Click on the options button and then on the ”assume linear model” button”. We do not want the non-negative button as the variables E102:O102 might be negative.
Click on OK and then solve. Interpret solution.
2. What happens if bads have to be less than 60 and goods have to be greater than 120.
3. Go to Sheet 3 where residential status has been split into three classes “O”, “U” and the rest and the cheque guarantee card variables is also used. Repeat the process to build a scorecard using those two variables only.
Using Regression to build a scorecard by linear regression
4. Having got the variables we can use regression rather than linear programming to obtain the scores.
Return to Sheet 2.
Go to Data Analysis in the Tools menu and click on Regression.
When the Dialogue box comes up enter ( either by typing or by highlighting) as follows
In Input Y Range D1:D101
Input X range E1:O101
Click on labels, confidence levels and residuals
Let output be in a new worksheet Then click on OK.
The result will be that
100Y= 4 +13.5(18-32) -15.5X(33-48) -44X(49-54) +10X(55 -63) + 69X(0child) +66X(1child) + 74X(2child) + 27X(B,Y) –16X(Z, no response) +17X(P,E,L)
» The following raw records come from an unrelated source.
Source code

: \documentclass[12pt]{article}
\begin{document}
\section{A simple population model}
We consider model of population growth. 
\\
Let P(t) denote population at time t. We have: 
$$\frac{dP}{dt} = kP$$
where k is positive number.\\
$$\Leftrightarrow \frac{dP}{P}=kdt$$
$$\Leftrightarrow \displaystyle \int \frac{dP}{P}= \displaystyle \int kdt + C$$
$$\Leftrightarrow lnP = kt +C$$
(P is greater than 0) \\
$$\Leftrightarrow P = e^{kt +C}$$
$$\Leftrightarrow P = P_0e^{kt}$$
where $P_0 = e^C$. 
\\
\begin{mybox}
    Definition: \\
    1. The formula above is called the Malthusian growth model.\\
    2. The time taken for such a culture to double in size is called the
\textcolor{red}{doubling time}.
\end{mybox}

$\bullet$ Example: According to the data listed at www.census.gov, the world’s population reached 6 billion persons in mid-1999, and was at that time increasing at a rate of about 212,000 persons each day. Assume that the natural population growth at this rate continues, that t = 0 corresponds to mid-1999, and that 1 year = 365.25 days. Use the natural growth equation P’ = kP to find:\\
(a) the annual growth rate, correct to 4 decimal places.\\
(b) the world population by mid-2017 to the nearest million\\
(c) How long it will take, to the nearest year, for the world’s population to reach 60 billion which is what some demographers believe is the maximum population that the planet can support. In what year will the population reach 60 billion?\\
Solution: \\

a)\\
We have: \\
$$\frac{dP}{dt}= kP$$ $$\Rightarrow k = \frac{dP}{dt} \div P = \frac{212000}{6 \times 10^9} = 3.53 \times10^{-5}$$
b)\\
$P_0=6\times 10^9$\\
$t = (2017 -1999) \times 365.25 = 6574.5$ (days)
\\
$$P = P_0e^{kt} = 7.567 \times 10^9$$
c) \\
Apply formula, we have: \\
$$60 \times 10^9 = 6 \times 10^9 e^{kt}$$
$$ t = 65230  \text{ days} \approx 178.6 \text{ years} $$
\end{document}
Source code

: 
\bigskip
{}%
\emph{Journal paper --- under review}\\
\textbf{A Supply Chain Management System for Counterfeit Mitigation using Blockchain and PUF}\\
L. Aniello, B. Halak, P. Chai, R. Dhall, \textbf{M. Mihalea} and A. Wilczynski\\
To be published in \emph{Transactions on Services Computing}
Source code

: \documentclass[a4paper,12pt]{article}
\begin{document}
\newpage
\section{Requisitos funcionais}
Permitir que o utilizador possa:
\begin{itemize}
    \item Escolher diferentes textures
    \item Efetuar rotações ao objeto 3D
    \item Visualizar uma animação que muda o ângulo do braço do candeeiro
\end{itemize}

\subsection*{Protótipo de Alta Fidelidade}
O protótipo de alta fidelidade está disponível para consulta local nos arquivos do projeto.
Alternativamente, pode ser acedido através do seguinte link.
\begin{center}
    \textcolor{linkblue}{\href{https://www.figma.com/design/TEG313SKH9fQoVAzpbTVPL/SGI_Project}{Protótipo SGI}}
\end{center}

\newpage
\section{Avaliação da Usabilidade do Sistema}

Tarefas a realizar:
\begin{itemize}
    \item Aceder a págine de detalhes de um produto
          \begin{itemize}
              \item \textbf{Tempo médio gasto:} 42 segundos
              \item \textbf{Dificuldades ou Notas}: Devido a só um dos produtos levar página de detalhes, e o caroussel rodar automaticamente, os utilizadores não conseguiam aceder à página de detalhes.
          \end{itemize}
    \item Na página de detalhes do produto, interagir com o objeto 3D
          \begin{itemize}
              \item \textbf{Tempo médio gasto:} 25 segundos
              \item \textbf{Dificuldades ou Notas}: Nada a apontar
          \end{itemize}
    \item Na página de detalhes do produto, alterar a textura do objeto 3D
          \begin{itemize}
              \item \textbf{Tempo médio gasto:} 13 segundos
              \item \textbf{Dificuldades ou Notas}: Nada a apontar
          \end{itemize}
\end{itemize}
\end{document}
So what score does some one born in 1948 with 2 children and occupation type B get?
What is the score for someone born in 1923 with 4 children who did not respond to the employment question?
How good a fit do you feel the scorecard is?
How do the relative scores compare with that obtained by linear programming?
5. Build a regression scorecard using the residential status and cheque guarantee card variables you have analysed
|